Николов удивлён:

– Как почему? Они подданные своих императоров. Среди них немало патриотов. Мой Кузьмин – вольноопределяющийся, пошёл служить добровольцем.

– Японцы используют демонов только в открытом бою? Или то, с чем мы с вами столкнулись на днях, не единичный случай, а постоянная тактика?

– Гадят ли они у нас в тылу, вы подразумеваете?

Киваю утвердительно.

– Гадят. И не только демоны. Если время демонов чаще всего ночь, то японская разведка трудится круглосуточно.

– Ввиду визуальной схожести китайцев с японцами японским шпионам несложно притворяться местными торговцами, крестьянами, монахами, кули. Даже прислугой у наших офицеров.

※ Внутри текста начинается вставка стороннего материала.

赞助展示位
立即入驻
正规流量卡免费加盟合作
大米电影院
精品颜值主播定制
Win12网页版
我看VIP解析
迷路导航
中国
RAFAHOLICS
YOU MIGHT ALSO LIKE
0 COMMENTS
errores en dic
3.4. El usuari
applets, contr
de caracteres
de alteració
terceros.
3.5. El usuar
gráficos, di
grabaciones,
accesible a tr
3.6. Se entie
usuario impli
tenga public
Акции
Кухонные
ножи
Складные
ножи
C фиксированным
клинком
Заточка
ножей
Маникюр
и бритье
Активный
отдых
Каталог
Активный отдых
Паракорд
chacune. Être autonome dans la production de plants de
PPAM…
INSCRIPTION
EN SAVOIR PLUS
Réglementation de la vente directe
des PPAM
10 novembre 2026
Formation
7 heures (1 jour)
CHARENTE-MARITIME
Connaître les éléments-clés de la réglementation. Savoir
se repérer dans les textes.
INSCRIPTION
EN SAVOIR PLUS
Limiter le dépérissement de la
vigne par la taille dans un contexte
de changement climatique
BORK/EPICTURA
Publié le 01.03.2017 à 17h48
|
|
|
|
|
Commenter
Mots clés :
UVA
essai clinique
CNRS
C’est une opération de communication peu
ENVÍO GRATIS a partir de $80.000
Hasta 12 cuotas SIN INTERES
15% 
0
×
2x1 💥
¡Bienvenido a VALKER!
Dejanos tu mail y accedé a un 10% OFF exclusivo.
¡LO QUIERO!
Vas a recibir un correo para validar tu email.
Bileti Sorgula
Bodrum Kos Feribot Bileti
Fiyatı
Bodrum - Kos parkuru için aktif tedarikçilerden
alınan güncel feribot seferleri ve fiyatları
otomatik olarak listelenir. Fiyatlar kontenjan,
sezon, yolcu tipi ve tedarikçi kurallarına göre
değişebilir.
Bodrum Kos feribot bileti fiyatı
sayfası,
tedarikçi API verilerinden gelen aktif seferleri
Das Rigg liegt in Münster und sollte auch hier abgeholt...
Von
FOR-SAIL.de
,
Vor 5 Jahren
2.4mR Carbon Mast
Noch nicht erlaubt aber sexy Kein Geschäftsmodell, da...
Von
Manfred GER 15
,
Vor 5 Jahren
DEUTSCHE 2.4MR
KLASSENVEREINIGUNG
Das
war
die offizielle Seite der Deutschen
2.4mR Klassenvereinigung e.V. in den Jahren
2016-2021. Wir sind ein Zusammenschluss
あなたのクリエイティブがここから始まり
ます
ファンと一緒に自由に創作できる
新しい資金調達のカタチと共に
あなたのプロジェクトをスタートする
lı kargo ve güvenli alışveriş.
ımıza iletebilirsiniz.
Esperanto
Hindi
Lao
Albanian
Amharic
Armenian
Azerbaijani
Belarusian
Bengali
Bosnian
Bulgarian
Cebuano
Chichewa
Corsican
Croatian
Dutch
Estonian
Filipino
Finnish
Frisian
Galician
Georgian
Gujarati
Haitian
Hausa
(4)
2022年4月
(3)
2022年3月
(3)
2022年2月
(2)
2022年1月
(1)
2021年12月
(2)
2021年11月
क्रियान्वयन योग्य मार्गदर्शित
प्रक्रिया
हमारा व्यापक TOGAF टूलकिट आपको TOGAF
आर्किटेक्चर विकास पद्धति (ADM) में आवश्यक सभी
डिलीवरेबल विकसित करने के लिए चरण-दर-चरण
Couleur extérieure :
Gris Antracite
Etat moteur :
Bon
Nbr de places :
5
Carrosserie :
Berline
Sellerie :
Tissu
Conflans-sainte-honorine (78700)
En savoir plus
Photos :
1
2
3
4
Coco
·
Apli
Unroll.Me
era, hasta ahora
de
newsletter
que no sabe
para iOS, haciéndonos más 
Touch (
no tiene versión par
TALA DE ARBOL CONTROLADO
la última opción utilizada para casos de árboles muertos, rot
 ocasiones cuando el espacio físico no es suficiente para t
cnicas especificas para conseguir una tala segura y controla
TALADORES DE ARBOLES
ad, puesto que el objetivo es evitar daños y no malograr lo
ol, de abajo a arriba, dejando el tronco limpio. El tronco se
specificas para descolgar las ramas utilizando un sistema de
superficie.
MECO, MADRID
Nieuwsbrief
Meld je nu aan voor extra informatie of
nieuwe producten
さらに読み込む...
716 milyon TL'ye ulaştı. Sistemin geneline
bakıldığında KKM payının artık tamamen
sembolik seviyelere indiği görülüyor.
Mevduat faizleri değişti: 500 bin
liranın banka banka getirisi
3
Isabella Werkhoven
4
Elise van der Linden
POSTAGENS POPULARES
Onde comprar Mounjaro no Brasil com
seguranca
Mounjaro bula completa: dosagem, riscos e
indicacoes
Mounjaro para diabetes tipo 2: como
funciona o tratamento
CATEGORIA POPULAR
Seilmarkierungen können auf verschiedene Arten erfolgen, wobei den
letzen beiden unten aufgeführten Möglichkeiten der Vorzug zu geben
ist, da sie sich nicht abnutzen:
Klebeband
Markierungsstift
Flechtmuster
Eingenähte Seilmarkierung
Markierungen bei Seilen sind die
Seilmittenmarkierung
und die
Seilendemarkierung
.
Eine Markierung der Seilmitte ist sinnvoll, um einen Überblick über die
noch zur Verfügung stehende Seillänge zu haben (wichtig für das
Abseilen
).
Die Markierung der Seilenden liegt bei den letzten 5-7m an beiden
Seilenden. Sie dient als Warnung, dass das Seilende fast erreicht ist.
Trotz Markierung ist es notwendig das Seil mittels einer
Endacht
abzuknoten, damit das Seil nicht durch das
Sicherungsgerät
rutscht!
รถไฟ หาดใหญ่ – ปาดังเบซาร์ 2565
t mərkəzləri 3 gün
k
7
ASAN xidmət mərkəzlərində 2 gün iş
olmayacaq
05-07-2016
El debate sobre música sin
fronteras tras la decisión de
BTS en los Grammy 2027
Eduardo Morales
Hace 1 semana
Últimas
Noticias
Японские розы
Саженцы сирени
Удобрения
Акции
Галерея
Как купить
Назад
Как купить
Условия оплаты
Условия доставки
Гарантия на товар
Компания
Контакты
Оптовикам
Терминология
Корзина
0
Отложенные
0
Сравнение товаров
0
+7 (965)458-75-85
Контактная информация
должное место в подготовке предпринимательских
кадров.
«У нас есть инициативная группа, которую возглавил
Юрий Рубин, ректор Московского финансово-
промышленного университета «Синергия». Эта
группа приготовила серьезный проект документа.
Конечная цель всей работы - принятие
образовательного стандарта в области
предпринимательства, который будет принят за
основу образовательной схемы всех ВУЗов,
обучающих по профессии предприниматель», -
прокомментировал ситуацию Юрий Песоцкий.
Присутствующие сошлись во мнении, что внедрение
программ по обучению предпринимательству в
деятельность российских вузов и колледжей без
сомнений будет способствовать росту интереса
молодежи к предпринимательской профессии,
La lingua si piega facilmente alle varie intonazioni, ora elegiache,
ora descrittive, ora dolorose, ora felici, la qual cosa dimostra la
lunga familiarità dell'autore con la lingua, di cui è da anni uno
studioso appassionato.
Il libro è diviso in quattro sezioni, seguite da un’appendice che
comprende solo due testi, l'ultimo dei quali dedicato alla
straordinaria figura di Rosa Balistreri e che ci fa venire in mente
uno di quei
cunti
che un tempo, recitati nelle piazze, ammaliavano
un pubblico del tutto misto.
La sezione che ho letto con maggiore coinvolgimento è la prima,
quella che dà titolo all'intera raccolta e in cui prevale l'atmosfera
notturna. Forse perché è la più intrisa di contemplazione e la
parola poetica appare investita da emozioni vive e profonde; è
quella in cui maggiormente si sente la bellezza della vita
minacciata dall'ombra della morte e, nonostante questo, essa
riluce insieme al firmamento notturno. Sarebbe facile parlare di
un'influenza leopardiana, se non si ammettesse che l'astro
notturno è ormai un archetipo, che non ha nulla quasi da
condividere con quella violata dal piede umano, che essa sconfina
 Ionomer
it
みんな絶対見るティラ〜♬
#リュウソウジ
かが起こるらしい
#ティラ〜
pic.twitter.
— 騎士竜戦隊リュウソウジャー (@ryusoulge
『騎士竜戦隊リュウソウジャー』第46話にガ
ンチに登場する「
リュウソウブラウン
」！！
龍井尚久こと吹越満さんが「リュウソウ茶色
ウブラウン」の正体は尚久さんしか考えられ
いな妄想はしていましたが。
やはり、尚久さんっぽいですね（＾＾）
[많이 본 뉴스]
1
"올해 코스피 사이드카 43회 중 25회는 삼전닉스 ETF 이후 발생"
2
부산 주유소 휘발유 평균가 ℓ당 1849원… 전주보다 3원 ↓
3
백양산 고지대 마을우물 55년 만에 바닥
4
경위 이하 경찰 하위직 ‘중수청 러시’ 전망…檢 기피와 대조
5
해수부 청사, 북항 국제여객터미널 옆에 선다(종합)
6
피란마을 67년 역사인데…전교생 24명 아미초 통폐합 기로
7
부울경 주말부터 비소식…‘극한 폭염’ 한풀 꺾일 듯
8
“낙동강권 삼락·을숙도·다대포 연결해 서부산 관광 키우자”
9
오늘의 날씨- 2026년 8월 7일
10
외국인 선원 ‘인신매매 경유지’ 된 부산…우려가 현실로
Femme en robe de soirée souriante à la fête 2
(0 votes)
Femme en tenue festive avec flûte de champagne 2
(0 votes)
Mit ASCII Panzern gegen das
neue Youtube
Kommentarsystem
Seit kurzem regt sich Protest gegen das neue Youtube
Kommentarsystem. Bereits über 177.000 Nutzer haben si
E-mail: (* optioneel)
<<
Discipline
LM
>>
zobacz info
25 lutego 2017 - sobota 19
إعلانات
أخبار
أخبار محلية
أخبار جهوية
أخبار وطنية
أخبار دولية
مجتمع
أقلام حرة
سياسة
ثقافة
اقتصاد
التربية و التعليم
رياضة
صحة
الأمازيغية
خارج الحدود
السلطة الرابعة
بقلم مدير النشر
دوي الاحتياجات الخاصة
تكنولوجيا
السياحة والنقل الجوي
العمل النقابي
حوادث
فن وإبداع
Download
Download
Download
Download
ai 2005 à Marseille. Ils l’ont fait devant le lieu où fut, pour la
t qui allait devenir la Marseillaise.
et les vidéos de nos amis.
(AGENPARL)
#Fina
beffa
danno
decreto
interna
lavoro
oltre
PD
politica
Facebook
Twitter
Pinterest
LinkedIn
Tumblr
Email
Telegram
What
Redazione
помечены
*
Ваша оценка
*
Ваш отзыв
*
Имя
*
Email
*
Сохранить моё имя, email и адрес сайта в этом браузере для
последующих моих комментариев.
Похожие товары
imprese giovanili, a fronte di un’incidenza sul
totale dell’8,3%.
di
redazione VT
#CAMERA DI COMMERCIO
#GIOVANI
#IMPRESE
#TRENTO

– Да, это серьёзная проблема, ротмистр. К тому же японцы и настоящих китайцев прекрасно научились вербовать, чтобы вызнавать наши секреты.

– Сергей Красенович, как получается, что мы не можем разбить японцев? Снять осаду с Порт-Артура? У нас что, недостаточно сил?

– Представьте себе, Николай Михалыч. Мы до сих пор воюем в основном теми частями, что изначально располагались на Дальнем Востоке.

– А подкрепление из европейской части России?

– Поступает. В час по чайной ложке.

Он ловит мой удивлённый взгляд.

– Напомню, на большинстве своего протяжения Транссиб – однопутка. Эшелоны с вооружением, припасами и подкреплением просачиваются, словно в бутылочное горлышко. Да и на море японцы нас переиграли в самом начале войны.

Точно. Логистика играет здесь на стороне врага.

– Есть, правда, надежда на эскадру Рожественского.

– Цусима! – Я не замечаю, что говорю вслух.

– Что Цусима? – напрягается Николов.

– Эскадра будет идти долго. Здесь, на суше, за это время успеет черт знает что произойти. А в Цусимском проливе легко подготовить ловушку нашим кораблям. Может, стоить их предупредить?

– Это ведь только ваши предположения? Насчёт Цусимы?

С сожалением развожу руками. Ну нет у меня резидента в Токио со связями в Генеральном штабе.

– Я всего лишь штабс-ротмистр. К тому же с потерявшейся памятью.

– Но с острым умом, – парирует Николов. – Не хотите ко мне под крылышко? Мне нравится ваш аналитический склад ума. Да и охотник на демонов нам потребен. Интересную жизнь гарантирую.

Болгарин разливает водку по пиалушечкам.

– Вынужден отказаться, ваше высокоблагородие.

Бровь Николова удивлённо ползёт вверх.

– Я ещё не до конца оправился после падения с лошади. И те самые мои способности дают сбой. К тому же в бригаде могут счесть, что я таким образом решил отсидеться в тылу и праздную труса.

– Понимаю ваши мотивы, ротмистр. Жаль. Возможно, в ближайшем будущем вы всё же примете моё предложение. А пока… небольшой презент. В память о нашем знакомстве.

Николов кладёт передо мной на стол продолговатый бумажный свёрток. Разворачиваю. Короткий меч-вакидзаси. Специально для харакири. Это намёк?

– Ваш трофей по праву, – поясняет подполковник, – с убитого цитигумо.

Выдвигаю клинок из ножен. Линия закалки распадается на иероглифы. Несколько групп по несколько знаков. Что бы эта надпись значила? И лезвие серебром отливает. Э-э, не родственница ли это моей шашке?

Обед закончен, мы с Николовым прощаемся: ему в штаб армии, мне – на фронт.

Кузьма ждёт у коновязи. В сидоре что-то стеклянно стукается друг о друга и аппетитно булькает. Нет, ординарец – это сила: и себя не обидел, и о командире не забыл. Поел, выпил, смотался к госпиталю, где оставил наших коней, и с ними вернулся к харчевне.

Стою, гляжу на своего коня, как дурак распоследний. И что с ним делать? Где у него нейтралка, передняя, задняя скорость? Кузьма смотрит на меня с недоумением: мол, чего энто с их благородием?